(Records contained in a dataset)
=== Begin Enclosure ===
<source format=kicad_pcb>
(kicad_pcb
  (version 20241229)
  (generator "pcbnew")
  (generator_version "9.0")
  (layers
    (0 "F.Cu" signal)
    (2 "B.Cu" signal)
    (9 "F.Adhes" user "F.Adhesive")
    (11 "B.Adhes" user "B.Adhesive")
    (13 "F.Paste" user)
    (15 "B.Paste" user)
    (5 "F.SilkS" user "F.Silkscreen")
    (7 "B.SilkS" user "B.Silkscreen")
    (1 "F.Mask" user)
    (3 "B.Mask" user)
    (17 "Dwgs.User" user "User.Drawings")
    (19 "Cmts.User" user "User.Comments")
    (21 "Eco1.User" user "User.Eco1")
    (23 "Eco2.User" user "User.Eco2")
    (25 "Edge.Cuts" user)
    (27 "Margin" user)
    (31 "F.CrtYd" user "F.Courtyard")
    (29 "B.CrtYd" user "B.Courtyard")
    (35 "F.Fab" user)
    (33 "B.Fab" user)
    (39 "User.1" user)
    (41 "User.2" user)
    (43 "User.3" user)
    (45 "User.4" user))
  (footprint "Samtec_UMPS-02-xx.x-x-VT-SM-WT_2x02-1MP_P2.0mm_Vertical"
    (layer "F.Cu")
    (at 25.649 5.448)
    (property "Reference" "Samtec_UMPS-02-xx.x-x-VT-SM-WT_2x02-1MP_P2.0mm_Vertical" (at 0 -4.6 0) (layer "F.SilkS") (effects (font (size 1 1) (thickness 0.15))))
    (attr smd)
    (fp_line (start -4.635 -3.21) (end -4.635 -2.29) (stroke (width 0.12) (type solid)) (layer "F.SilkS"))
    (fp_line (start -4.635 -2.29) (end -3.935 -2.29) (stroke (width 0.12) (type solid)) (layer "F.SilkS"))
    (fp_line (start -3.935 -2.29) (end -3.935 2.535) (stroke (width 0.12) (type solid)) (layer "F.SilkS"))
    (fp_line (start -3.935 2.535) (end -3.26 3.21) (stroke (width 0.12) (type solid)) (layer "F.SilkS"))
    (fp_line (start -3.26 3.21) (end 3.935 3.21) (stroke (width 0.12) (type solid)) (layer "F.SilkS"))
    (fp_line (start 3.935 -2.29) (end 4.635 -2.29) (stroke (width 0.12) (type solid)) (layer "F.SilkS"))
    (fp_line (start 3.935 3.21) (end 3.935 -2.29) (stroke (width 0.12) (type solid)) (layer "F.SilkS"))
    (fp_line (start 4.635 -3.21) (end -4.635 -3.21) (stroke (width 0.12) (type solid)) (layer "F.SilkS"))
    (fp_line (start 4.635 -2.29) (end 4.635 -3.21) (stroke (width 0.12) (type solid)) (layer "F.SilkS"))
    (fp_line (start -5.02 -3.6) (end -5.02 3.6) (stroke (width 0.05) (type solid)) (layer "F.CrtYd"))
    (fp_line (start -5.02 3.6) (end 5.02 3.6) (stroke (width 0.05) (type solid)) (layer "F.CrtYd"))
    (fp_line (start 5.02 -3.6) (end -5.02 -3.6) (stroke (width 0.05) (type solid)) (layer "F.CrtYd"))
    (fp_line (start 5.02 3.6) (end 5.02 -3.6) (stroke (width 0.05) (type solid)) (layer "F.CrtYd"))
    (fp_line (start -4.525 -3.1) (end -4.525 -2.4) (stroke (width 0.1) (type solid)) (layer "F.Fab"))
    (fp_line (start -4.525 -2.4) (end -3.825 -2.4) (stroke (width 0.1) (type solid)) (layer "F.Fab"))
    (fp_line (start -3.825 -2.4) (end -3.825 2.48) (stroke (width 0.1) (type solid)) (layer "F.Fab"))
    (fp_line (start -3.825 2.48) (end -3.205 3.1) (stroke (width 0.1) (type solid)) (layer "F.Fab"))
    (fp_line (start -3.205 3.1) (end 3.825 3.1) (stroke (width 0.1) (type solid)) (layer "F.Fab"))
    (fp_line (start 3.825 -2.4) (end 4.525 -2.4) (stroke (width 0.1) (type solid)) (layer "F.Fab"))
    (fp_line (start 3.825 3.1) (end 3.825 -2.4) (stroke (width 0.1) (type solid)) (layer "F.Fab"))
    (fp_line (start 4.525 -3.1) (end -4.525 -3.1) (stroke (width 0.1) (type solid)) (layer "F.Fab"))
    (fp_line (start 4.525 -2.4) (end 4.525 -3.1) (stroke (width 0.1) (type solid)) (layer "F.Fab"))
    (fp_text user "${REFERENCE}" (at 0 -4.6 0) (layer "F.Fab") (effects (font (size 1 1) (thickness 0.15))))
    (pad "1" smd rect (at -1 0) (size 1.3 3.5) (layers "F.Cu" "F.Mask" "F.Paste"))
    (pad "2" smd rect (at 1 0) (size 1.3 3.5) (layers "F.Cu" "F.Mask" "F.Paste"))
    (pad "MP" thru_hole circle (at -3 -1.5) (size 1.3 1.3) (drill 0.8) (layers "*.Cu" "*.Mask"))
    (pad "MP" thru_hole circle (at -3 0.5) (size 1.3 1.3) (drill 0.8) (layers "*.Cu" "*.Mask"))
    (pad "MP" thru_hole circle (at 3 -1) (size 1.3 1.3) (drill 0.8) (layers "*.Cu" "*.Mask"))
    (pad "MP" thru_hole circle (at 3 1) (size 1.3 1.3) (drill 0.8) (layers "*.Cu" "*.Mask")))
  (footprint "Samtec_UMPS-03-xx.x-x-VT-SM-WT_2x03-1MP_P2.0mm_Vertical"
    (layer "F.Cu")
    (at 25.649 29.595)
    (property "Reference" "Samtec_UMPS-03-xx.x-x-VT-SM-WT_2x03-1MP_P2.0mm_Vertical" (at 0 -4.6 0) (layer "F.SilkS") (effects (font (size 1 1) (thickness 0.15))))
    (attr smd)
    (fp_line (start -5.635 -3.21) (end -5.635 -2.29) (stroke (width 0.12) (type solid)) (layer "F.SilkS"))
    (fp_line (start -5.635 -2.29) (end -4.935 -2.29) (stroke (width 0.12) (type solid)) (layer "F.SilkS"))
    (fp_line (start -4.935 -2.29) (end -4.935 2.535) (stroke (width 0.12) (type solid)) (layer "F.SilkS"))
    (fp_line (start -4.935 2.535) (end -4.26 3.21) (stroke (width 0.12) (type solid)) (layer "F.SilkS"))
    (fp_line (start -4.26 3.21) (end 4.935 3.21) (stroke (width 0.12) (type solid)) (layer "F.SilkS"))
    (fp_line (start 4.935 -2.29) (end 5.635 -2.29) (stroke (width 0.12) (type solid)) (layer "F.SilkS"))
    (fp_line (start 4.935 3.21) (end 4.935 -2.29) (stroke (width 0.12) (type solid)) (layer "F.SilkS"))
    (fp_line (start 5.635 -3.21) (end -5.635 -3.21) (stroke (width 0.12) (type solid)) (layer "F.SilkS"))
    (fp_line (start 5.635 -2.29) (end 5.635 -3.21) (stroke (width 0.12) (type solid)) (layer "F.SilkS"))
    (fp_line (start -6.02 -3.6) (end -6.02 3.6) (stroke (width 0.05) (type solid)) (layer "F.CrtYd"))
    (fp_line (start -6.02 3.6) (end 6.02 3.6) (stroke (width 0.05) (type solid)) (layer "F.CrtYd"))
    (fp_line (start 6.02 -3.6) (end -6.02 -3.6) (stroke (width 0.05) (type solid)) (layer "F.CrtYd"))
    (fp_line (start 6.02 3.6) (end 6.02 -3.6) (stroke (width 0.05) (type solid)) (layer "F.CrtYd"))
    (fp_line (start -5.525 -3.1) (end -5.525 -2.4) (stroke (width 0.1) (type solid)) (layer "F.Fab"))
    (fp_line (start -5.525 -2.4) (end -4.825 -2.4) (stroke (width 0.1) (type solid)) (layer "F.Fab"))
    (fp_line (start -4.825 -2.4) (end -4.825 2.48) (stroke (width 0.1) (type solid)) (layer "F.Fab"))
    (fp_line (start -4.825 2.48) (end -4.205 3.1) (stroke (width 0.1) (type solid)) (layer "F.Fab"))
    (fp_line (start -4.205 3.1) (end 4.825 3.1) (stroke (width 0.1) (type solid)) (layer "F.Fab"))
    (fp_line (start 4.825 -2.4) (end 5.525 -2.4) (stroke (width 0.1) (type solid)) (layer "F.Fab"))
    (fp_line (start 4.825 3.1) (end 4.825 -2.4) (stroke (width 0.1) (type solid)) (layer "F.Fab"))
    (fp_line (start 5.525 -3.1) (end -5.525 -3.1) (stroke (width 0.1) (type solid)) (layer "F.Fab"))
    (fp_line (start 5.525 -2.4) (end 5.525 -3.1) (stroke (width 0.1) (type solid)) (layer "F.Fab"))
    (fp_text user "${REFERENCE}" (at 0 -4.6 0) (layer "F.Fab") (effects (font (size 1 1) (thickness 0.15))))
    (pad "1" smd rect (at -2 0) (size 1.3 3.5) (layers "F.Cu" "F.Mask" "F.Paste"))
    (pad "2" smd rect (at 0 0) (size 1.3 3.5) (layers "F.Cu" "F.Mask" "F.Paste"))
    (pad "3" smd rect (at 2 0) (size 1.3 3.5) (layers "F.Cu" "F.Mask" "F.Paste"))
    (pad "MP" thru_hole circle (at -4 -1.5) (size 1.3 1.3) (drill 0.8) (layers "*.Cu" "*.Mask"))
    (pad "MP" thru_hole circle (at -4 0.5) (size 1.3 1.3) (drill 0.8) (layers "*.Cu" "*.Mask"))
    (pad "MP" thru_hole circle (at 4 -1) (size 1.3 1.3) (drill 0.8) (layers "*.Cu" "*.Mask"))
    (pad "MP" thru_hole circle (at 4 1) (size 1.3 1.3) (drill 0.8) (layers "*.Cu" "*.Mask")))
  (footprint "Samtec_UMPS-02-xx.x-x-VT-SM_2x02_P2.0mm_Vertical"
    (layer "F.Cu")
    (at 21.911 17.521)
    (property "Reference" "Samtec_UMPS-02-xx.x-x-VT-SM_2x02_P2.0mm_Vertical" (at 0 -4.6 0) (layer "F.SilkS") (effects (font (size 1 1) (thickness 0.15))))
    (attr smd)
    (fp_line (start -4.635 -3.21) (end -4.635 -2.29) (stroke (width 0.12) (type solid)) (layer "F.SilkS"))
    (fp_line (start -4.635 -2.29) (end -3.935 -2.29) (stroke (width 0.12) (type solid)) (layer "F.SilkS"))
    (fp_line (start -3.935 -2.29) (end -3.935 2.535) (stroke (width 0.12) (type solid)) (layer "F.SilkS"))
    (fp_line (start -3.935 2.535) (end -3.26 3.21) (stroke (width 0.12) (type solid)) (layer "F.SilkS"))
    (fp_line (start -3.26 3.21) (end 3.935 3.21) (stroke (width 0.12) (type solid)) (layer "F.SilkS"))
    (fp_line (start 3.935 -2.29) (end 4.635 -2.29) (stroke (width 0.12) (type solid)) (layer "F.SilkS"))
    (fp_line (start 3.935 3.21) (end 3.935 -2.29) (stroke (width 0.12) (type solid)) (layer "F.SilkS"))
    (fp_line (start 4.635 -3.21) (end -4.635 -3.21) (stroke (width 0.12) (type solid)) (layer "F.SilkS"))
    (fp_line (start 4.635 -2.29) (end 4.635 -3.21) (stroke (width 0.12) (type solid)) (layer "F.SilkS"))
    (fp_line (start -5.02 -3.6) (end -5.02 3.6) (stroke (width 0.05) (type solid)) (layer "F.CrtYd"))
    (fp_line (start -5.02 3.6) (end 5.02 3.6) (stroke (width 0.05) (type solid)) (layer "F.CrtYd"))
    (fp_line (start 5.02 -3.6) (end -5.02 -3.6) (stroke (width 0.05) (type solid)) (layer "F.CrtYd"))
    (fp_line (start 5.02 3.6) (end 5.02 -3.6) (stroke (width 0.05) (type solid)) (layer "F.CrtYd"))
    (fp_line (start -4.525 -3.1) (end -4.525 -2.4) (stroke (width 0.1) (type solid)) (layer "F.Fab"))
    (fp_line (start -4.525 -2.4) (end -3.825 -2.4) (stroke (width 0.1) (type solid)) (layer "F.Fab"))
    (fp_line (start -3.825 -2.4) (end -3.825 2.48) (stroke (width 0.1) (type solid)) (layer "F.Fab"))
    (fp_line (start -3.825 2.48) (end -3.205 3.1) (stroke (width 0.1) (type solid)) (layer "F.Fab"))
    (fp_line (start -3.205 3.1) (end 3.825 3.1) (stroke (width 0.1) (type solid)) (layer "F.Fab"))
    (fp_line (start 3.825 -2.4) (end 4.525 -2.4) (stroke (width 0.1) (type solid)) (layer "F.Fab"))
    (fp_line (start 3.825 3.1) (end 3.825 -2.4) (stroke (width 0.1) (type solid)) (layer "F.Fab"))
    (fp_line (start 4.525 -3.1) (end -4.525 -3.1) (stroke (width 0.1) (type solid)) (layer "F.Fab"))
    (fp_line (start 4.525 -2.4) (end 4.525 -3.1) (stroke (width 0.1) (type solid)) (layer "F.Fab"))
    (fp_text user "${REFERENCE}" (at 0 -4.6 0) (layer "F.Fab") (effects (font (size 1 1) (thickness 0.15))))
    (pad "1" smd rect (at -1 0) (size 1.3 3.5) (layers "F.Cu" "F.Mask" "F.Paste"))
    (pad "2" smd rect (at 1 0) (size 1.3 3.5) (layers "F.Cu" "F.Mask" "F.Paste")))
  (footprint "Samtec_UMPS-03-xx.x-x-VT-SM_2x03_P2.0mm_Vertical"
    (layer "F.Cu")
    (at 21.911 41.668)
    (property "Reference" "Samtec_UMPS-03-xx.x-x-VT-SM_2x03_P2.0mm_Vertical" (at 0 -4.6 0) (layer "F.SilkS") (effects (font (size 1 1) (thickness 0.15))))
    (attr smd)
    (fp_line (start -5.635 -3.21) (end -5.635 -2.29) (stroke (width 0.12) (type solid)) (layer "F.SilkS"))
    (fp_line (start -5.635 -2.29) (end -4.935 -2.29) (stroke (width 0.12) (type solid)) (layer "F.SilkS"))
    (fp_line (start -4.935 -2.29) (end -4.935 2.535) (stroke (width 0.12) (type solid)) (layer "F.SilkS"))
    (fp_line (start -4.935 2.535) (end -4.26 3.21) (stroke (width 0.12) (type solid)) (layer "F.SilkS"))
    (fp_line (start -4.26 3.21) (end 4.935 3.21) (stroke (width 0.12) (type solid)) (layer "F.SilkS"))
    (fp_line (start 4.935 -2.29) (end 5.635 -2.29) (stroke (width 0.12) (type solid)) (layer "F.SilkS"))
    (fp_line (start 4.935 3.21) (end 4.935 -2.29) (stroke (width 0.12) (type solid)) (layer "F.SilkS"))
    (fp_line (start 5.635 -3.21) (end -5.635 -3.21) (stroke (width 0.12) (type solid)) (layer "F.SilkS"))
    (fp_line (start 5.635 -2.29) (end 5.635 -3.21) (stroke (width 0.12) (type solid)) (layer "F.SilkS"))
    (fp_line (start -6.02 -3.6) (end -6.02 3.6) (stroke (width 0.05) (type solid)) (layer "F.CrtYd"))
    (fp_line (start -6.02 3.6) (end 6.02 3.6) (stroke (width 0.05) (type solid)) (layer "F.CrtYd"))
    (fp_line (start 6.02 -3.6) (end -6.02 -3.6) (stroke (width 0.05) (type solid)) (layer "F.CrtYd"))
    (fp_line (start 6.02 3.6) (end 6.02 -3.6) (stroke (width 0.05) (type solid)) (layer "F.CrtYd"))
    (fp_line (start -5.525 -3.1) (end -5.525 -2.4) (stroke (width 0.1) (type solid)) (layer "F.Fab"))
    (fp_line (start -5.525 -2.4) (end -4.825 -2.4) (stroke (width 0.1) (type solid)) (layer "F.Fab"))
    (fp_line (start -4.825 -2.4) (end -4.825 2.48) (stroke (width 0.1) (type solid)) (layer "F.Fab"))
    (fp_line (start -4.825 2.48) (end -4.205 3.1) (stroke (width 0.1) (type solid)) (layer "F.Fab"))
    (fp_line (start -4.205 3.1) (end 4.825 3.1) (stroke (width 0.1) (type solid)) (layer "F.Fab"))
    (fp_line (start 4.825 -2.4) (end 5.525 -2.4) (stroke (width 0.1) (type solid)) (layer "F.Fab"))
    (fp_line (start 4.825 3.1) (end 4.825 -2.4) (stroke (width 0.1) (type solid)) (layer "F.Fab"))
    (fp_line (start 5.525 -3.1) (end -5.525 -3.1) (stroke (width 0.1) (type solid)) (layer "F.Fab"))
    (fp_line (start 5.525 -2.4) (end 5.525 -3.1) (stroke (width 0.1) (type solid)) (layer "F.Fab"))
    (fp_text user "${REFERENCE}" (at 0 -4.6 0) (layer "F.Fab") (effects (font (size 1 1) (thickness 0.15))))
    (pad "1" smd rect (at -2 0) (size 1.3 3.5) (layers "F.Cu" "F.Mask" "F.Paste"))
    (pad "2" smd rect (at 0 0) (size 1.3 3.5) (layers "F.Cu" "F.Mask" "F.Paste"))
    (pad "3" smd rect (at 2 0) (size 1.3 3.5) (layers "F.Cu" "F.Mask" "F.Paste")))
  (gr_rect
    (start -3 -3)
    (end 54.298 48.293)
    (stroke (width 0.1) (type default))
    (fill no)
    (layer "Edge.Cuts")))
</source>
=== End Enclosure ===
If the word "footprint" is on a line above, return that line.

  (footprint "Samtec_UMPS-02-xx.x-x-VT-SM-WT_2x02-1MP_P2.0mm_Vertical"
  (footprint "Samtec_UMPS-03-xx.x-x-VT-SM-WT_2x03-1MP_P2.0mm_Vertical"
  (footprint "Samtec_UMPS-02-xx.x-x-VT-SM_2x02_P2.0mm_Vertical"
  (footprint "Samtec_UMPS-03-xx.x-x-VT-SM_2x03_P2.0mm_Vertical"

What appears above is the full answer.